Il y a plus de deux décennies je suis en vacances à Courchevel. Le temps est radieux et je décide de prendre le télésiège qui donne accès aux différentes stations du domaine skiable. Je médite au fil de la montée sur le bonheur de pratiquer le ski. C’est une de ces journées parfaites qui n’existent qu’en montagne. Silence total. Ciel immobile et soleil glacé qui éclaire les sommets enneigés dans leur splendeur. Je me réjouis à l’avance de la descente que je vais faire.
Tout à coup surgissent quatre chasseurs de l’armée de l’air qui filent en direction de l’Est. Ils volent bas et j’arrive à distinguer la silhouette des pilotes. Quelques secondes plus tard ils prennent de l’attitude et disparaissent dans l’azur en laissant une traînée blanche derrière eux mais qui se dissipe aussitôt.
Je passe une heure à enchainer les descentes. Je m’arrête au bout d’un moment sur une crête qui surplombe la vallée afin de reprendre mon souffle et admirer le paysage. Un vrombissement lointain annonce un nouveau passage d’avions. Je lève la tête et aperçois la même escadrille que tout à l’heure mais qui se déplace d’Est en Ouest cette fois-ci. J’ai l’impression que ces appareils ont quelque chose de changé. Ils ont une allure plus fine. Moins pesante. Je les suis du regard et soudain je comprends. Ils n’ont plus de bombes sous leurs ailes.

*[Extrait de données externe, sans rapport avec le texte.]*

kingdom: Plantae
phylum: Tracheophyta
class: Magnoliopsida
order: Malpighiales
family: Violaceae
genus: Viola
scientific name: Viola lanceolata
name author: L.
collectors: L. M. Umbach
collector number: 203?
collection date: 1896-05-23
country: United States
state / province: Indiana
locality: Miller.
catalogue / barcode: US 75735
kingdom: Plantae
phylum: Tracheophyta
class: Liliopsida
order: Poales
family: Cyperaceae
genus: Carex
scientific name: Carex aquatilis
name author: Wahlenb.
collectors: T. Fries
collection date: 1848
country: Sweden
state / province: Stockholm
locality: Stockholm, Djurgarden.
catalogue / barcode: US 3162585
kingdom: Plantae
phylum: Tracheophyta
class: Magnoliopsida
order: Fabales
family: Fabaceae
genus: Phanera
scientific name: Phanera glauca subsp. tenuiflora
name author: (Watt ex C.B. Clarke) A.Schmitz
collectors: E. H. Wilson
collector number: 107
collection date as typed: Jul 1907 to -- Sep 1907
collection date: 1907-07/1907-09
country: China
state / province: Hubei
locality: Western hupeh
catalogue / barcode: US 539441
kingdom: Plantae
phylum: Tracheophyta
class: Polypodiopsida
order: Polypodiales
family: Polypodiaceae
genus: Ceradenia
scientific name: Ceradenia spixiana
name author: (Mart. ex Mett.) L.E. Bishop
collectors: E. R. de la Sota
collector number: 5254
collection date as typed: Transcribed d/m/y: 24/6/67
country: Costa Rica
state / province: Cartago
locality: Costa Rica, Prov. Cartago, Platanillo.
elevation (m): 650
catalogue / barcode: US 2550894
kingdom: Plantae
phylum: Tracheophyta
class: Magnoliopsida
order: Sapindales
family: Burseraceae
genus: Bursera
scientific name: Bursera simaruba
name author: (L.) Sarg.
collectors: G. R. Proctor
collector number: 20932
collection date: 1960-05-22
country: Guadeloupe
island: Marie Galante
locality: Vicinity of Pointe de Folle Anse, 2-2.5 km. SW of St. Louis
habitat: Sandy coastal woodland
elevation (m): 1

Je me souviens que la guerre fait rage en Yougoslavie. Mission accomplie ces pilotes rentrent à leur base après avoir largué leurs engins de mort. Bien que je ne sois pas concerné je prends conscience que j’ai assisté à un de ces épisodes au cours desquels des hommes bombardent d’autres hommes. Perplexe j’essaie d’intérioriser ce que je viens de vivre. Finalement je me dis que cela n’a pas de sens et je continue à tracer mes virages dans la neige.
Un peu plus tard les ombres s’allongent. Le soleil disparaît et il commence à faire froid. Je me dis qu’il est temps de rentrer.
C’était une belle journée.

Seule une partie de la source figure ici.